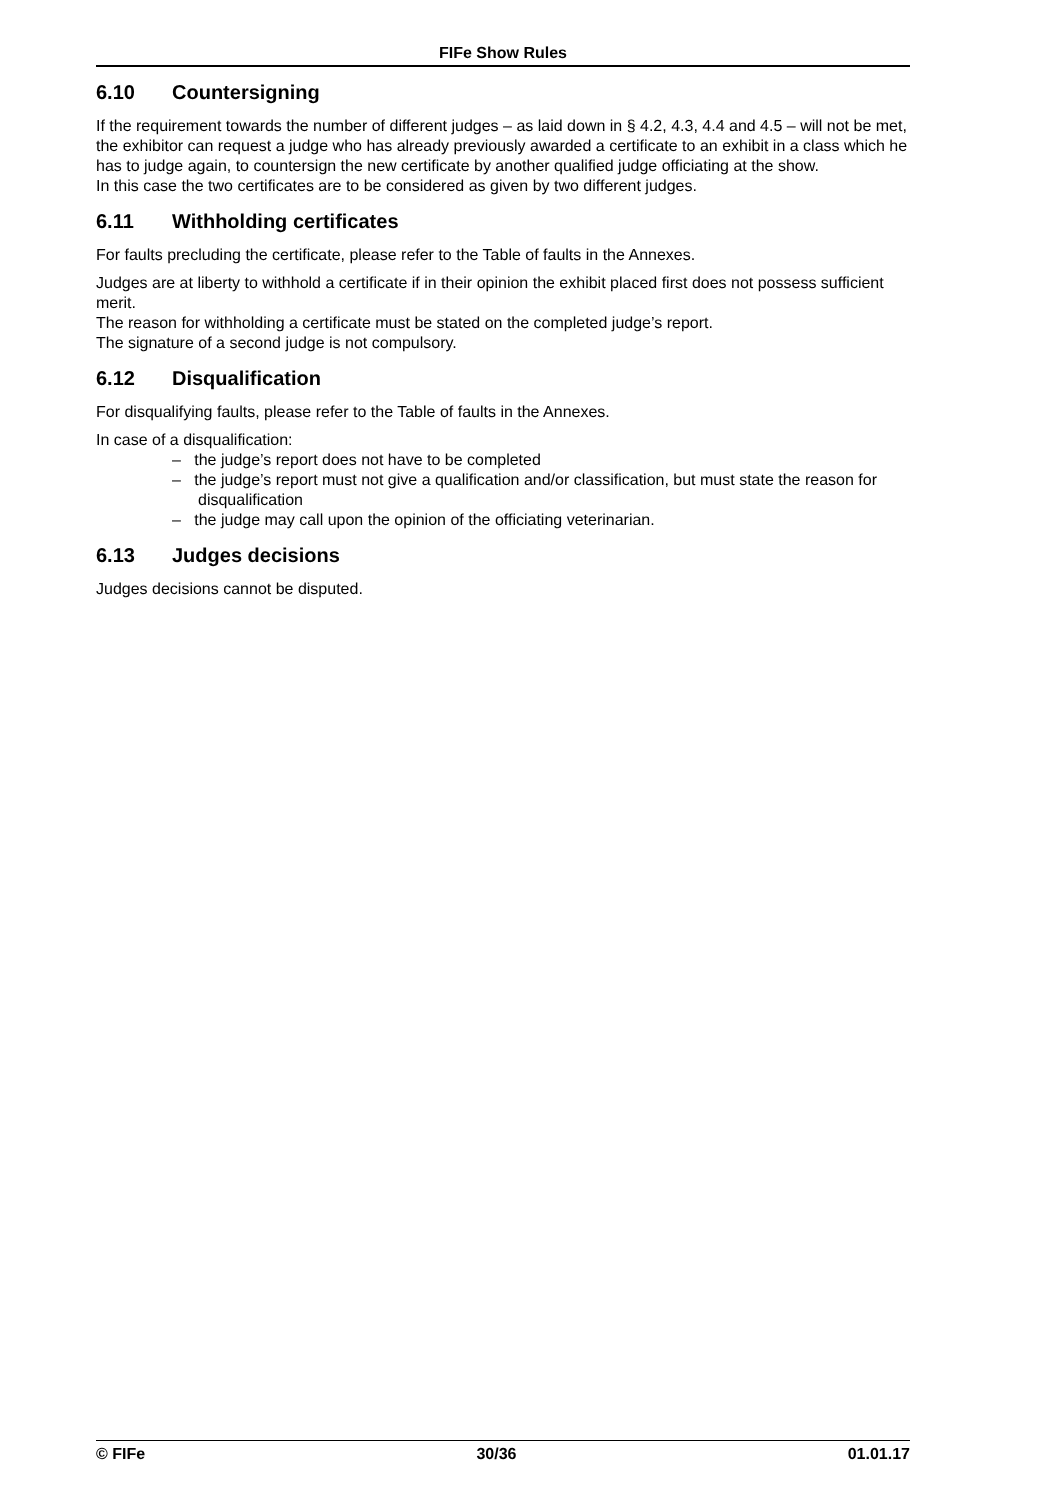FIFe Show Rules
6.10 Countersigning
If the requirement towards the number of different judges – as laid down in § 4.2, 4.3, 4.4 and 4.5 – will not be met, the exhibitor can request a judge who has already previously awarded a certificate to an exhibit in a class which he has to judge again, to countersign the new certificate by another qualified judge officiating at the show.
In this case the two certificates are to be considered as given by two different judges.
6.11 Withholding certificates
For faults precluding the certificate, please refer to the Table of faults in the Annexes.
Judges are at liberty to withhold a certificate if in their opinion the exhibit placed first does not possess sufficient merit.
The reason for withholding a certificate must be stated on the completed judge’s report.
The signature of a second judge is not compulsory.
6.12 Disqualification
For disqualifying faults, please refer to the Table of faults in the Annexes.
In case of a disqualification:
– the judge’s report does not have to be completed
– the judge’s report must not give a qualification and/or classification, but must state the reason for disqualification
– the judge may call upon the opinion of the officiating veterinarian.
6.13 Judges decisions
Judges decisions cannot be disputed.
© FIFe 30/36 01.01.17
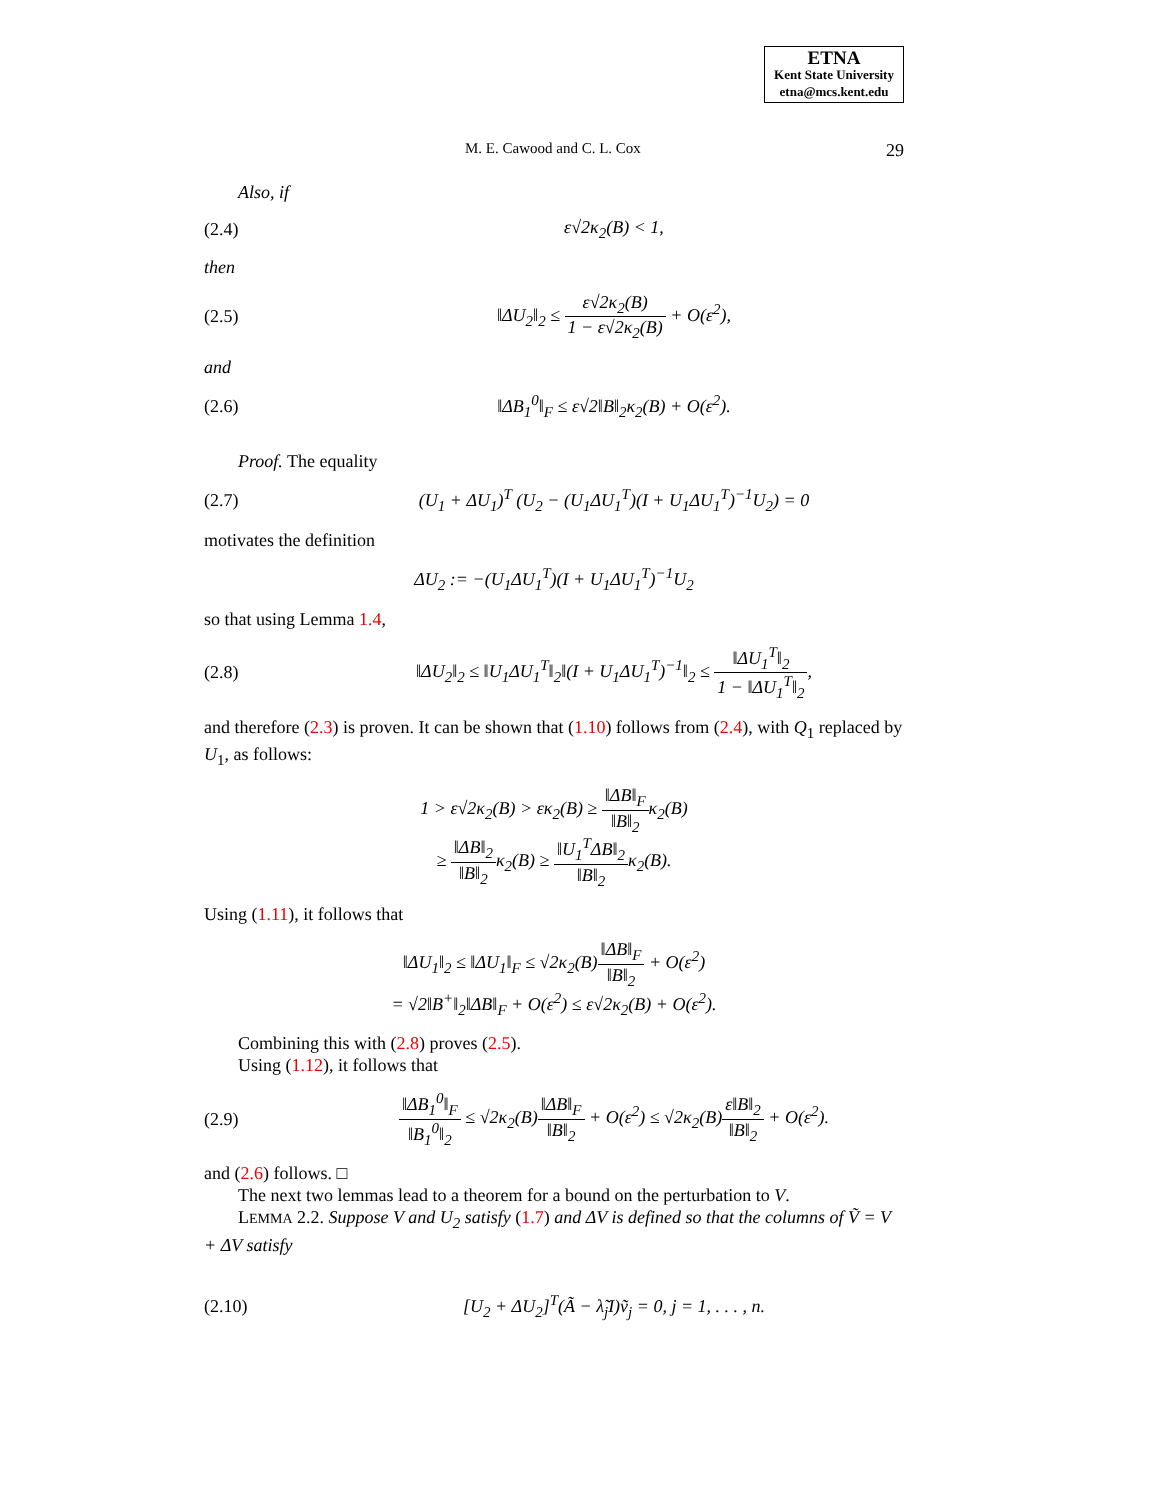ETNA
Kent State University
etna@mcs.kent.edu
M. E. Cawood and C. L. Cox 29
Also, if
(2.4) ε√2κ<sub>2</sub>(B) < 1,
then
(2.5) ‖ΔU<sub>2</sub>‖<sub>2</sub> ≤ ε√2κ<sub>2</sub>(B) 1 − ε√2κ<sub>2</sub>(B) + O(ε<sup>2</sup>),
and
(2.6) ‖ΔB<sub>1</sub><sup>0</sup>‖<sub>F</sub> ≤ ε√2‖B‖<sub>2</sub>κ<sub>2</sub>(B) + O(ε<sup>2</sup>).
Proof. The equality
(2.7) (U<sub>1</sub> + ΔU<sub>1</sub>)<sup>T</sup> (U<sub>2</sub> − (U<sub>1</sub>ΔU<sub>1</sub><sup>T</sup>)(I + U<sub>1</sub>ΔU<sub>1</sub><sup>T</sup>)<sup>−1</sup>U<sub>2</sub>) = 0
motivates the definition
ΔU<sub>2</sub> := −(U<sub>1</sub>ΔU<sub>1</sub><sup>T</sup>)(I + U<sub>1</sub>ΔU<sub>1</sub><sup>T</sup>)<sup>−1</sup>U<sub>2</sub>
so that using Lemma 1.4,
(2.8) ‖ΔU<sub>2</sub>‖<sub>2</sub> ≤ ‖U<sub>1</sub>ΔU<sub>1</sub><sup>T</sup>‖<sub>2</sub>‖(I + U<sub>1</sub>ΔU<sub>1</sub><sup>T</sup>)<sup>−1</sup>‖<sub>2</sub> ≤ ‖ΔU<sub>1</sub><sup>T</sup>‖<sub>2</sub> 1 − ‖ΔU<sub>1</sub><sup>T</sup>‖<sub>2</sub>,
and therefore (2.3) is proven. It can be shown that (1.10) follows from (2.4), with Q<sub>1</sub> replaced by U<sub>1</sub>, as follows:
1 > ε√2κ<sub>2</sub>(B) > εκ<sub>2</sub>(B) ≥ ‖ΔB‖<sub>F</sub> ‖B‖<sub>2</sub>κ<sub>2</sub>(B)
≥ ‖ΔB‖<sub>2</sub> ‖B‖<sub>2</sub>κ<sub>2</sub>(B) ≥ ‖U<sub>1</sub><sup>T</sup>ΔB‖<sub>2</sub> ‖B‖<sub>2</sub>κ<sub>2</sub>(B).
Using (1.11), it follows that
‖ΔU<sub>1</sub>‖<sub>2</sub> ≤ ‖ΔU<sub>1</sub>‖<sub>F</sub> ≤ √2κ<sub>2</sub>(B)‖ΔB‖<sub>F</sub> ‖B‖<sub>2</sub> + O(ε<sup>2</sup>)
= √2‖B<sup>+</sup>‖<sub>2</sub>‖ΔB‖<sub>F</sub> + O(ε<sup>2</sup>) ≤ ε√2κ<sub>2</sub>(B) + O(ε<sup>2</sup>).
Combining this with (2.8) proves (2.5).
Using (1.12), it follows that
(2.9) ‖ΔB<sub>1</sub><sup>0</sup>‖<sub>F</sub> ‖B<sub>1</sub><sup>0</sup>‖<sub>2</sub> ≤ √2κ<sub>2</sub>(B)‖ΔB‖<sub>F</sub> ‖B‖<sub>2</sub> + O(ε<sup>2</sup>) ≤ √2κ<sub>2</sub>(B)ε‖B‖<sub>2</sub> ‖B‖<sub>2</sub> + O(ε<sup>2</sup>).
and (2.6) follows. □
The next two lemmas lead to a theorem for a bound on the perturbation to V.
LEMMA 2.2. Suppose V and U<sub>2</sub> satisfy (1.7) and ΔV is defined so that the columns of Ṽ = V + ΔV satisfy
(2.10) [U<sub>2</sub> + ΔU<sub>2</sub>]<sup>T</sup>(Ã − λ̃<sub>j</sub>I)ṽ<sub>j</sub> = 0, j = 1, . . . , n.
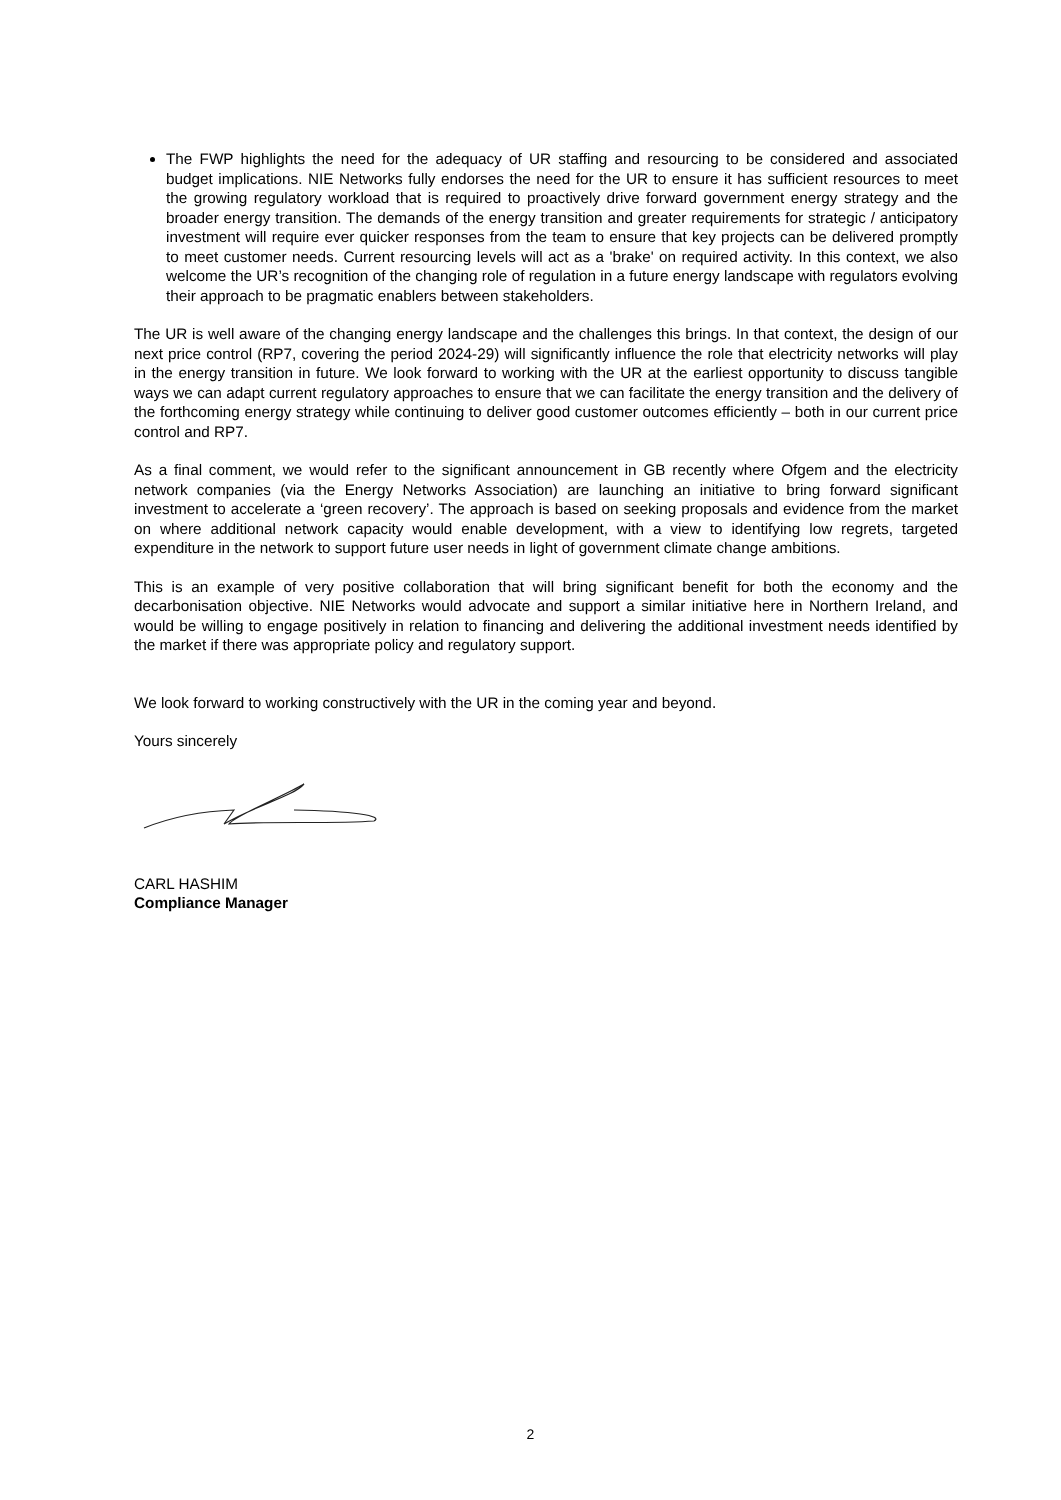The FWP highlights the need for the adequacy of UR staffing and resourcing to be considered and associated budget implications. NIE Networks fully endorses the need for the UR to ensure it has sufficient resources to meet the growing regulatory workload that is required to proactively drive forward government energy strategy and the broader energy transition. The demands of the energy transition and greater requirements for strategic / anticipatory investment will require ever quicker responses from the team to ensure that key projects can be delivered promptly to meet customer needs. Current resourcing levels will act as a 'brake' on required activity. In this context, we also welcome the UR’s recognition of the changing role of regulation in a future energy landscape with regulators evolving their approach to be pragmatic enablers between stakeholders.
The UR is well aware of the changing energy landscape and the challenges this brings. In that context, the design of our next price control (RP7, covering the period 2024-29) will significantly influence the role that electricity networks will play in the energy transition in future. We look forward to working with the UR at the earliest opportunity to discuss tangible ways we can adapt current regulatory approaches to ensure that we can facilitate the energy transition and the delivery of the forthcoming energy strategy while continuing to deliver good customer outcomes efficiently – both in our current price control and RP7.
As a final comment, we would refer to the significant announcement in GB recently where Ofgem and the electricity network companies (via the Energy Networks Association) are launching an initiative to bring forward significant investment to accelerate a ‘green recovery’. The approach is based on seeking proposals and evidence from the market on where additional network capacity would enable development, with a view to identifying low regrets, targeted expenditure in the network to support future user needs in light of government climate change ambitions.
This is an example of very positive collaboration that will bring significant benefit for both the economy and the decarbonisation objective. NIE Networks would advocate and support a similar initiative here in Northern Ireland, and would be willing to engage positively in relation to financing and delivering the additional investment needs identified by the market if there was appropriate policy and regulatory support.
We look forward to working constructively with the UR in the coming year and beyond.
Yours sincerely
CARL HASHIM
Compliance Manager
2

+ + + + + + +

= WHAT TO WORK ON =
Now write out the data word for word, skipping every picture in it.

= ANSWER =
FIFe Show Rules
6.10 Countersigning
If the requirement towards the number of different judges – as laid down in § 4.2, 4.3, 4.4 and 4.5 – will not be met, the exhibitor can request a judge who has already previously awarded a certificate to an exhibit in a class which he has to judge again, to countersign the new certificate by another qualified judge officiating at the show.
In this case the two certificates are to be considered as given by two different judges.
6.11 Withholding certificates
For faults precluding the certificate, please refer to the Table of faults in the Annexes.
Judges are at liberty to withhold a certificate if in their opinion the exhibit placed first does not possess sufficient merit.
The reason for withholding a certificate must be stated on the completed judge’s report.
The signature of a second judge is not compulsory.
6.12 Disqualification
For disqualifying faults, please refer to the Table of faults in the Annexes.
In case of a disqualification:
– the judge’s report does not have to be completed
– the judge’s report must not give a qualification and/or classification, but must state the reason for disqualification
– the judge may call upon the opinion of the officiating veterinarian.
6.13 Judges decisions
Judges decisions cannot be disputed.
© FIFe 30/36 01.01.17
ETNA
Kent State University
etna@mcs.kent.edu
M. E. Cawood and C. L. Cox 29
Also, if
(2.4) ε√2κ<sub>2</sub>(B) < 1,
then
(2.5) ‖ΔU<sub>2</sub>‖<sub>2</sub> ≤ ε√2κ<sub>2</sub>(B) 1 − ε√2κ<sub>2</sub>(B) + O(ε<sup>2</sup>),
and
(2.6) ‖ΔB<sub>1</sub><sup>0</sup>‖<sub>F</sub> ≤ ε√2‖B‖<sub>2</sub>κ<sub>2</sub>(B) + O(ε<sup>2</sup>).
Proof. The equality
(2.7) (U<sub>1</sub> + ΔU<sub>1</sub>)<sup>T</sup> (U<sub>2</sub> − (U<sub>1</sub>ΔU<sub>1</sub><sup>T</sup>)(I + U<sub>1</sub>ΔU<sub>1</sub><sup>T</sup>)<sup>−1</sup>U<sub>2</sub>) = 0
motivates the definition
ΔU<sub>2</sub> := −(U<sub>1</sub>ΔU<sub>1</sub><sup>T</sup>)(I + U<sub>1</sub>ΔU<sub>1</sub><sup>T</sup>)<sup>−1</sup>U<sub>2</sub>
so that using Lemma 1.4,
(2.8) ‖ΔU<sub>2</sub>‖<sub>2</sub> ≤ ‖U<sub>1</sub>ΔU<sub>1</sub><sup>T</sup>‖<sub>2</sub>‖(I + U<sub>1</sub>ΔU<sub>1</sub><sup>T</sup>)<sup>−1</sup>‖<sub>2</sub> ≤ ‖ΔU<sub>1</sub><sup>T</sup>‖<sub>2</sub> 1 − ‖ΔU<sub>1</sub><sup>T</sup>‖<sub>2</sub>,
and therefore (2.3) is proven. It can be shown that (1.10) follows from (2.4), with Q<sub>1</sub> replaced by U<sub>1</sub>, as follows:
1 > ε√2κ<sub>2</sub>(B) > εκ<sub>2</sub>(B) ≥ ‖ΔB‖<sub>F</sub> ‖B‖<sub>2</sub>κ<sub>2</sub>(B)
≥ ‖ΔB‖<sub>2</sub> ‖B‖<sub>2</sub>κ<sub>2</sub>(B) ≥ ‖U<sub>1</sub><sup>T</sup>ΔB‖<sub>2</sub> ‖B‖<sub>2</sub>κ<sub>2</sub>(B).
Using (1.11), it follows that
‖ΔU<sub>1</sub>‖<sub>2</sub> ≤ ‖ΔU<sub>1</sub>‖<sub>F</sub> ≤ √2κ<sub>2</sub>(B)‖ΔB‖<sub>F</sub> ‖B‖<sub>2</sub> + O(ε<sup>2</sup>)
= √2‖B<sup>+</sup>‖<sub>2</sub>‖ΔB‖<sub>F</sub> + O(ε<sup>2</sup>) ≤ ε√2κ<sub>2</sub>(B) + O(ε<sup>2</sup>).
Combining this with (2.8) proves (2.5).
Using (1.12), it follows that
(2.9) ‖ΔB<sub>1</sub><sup>0</sup>‖<sub>F</sub> ‖B<sub>1</sub><sup>0</sup>‖<sub>2</sub> ≤ √2κ<sub>2</sub>(B)‖ΔB‖<sub>F</sub> ‖B‖<sub>2</sub> + O(ε<sup>2</sup>) ≤ √2κ<sub>2</sub>(B)ε‖B‖<sub>2</sub> ‖B‖<sub>2</sub> + O(ε<sup>2</sup>).
and (2.6) follows. □
The next two lemmas lead to a theorem for a bound on the perturbation to V.
LEMMA 2.2. Suppose V and U<sub>2</sub> satisfy (1.7) and ΔV is defined so that the columns of Ṽ = V + ΔV satisfy
(2.10) [U<sub>2</sub> + ΔU<sub>2</sub>]<sup>T</sup>(Ã − λ̃<sub>j</sub>I)ṽ<sub>j</sub> = 0, j = 1, . . . , n.
The FWP highlights the need for the adequacy of UR staffing and resourcing to be considered and associated budget implications. NIE Networks fully endorses the need for the UR to ensure it has sufficient resources to meet the growing regulatory workload that is required to proactively drive forward government energy strategy and the broader energy transition. The demands of the energy transition and greater requirements for strategic / anticipatory investment will require ever quicker responses from the team to ensure that key projects can be delivered promptly to meet customer needs. Current resourcing levels will act as a 'brake' on required activity. In this context, we also welcome the UR’s recognition of the changing role of regulation in a future energy landscape with regulators evolving their approach to be pragmatic enablers between stakeholders.
The UR is well aware of the changing energy landscape and the challenges this brings. In that context, the design of our next price control (RP7, covering the period 2024-29) will significantly influence the role that electricity networks will play in the energy transition in future. We look forward to working with the UR at the earliest opportunity to discuss tangible ways we can adapt current regulatory approaches to ensure that we can facilitate the energy transition and the delivery of the forthcoming energy strategy while continuing to deliver good customer outcomes efficiently – both in our current price control and RP7.
As a final comment, we would refer to the significant announcement in GB recently where Ofgem and the electricity network companies (via the Energy Networks Association) are launching an initiative to bring forward significant investment to accelerate a ‘green recovery’. The approach is based on seeking proposals and evidence from the market on where additional network capacity would enable development, with a view to identifying low regrets, targeted expenditure in the network to support future user needs in light of government climate change ambitions.
This is an example of very positive collaboration that will bring significant benefit for both the economy and the decarbonisation objective. NIE Networks would advocate and support a similar initiative here in Northern Ireland, and would be willing to engage positively in relation to financing and delivering the additional investment needs identified by the market if there was appropriate policy and regulatory support.
We look forward to working constructively with the UR in the coming year and beyond.
Yours sincerely
CARL HASHIM
Compliance Manager
2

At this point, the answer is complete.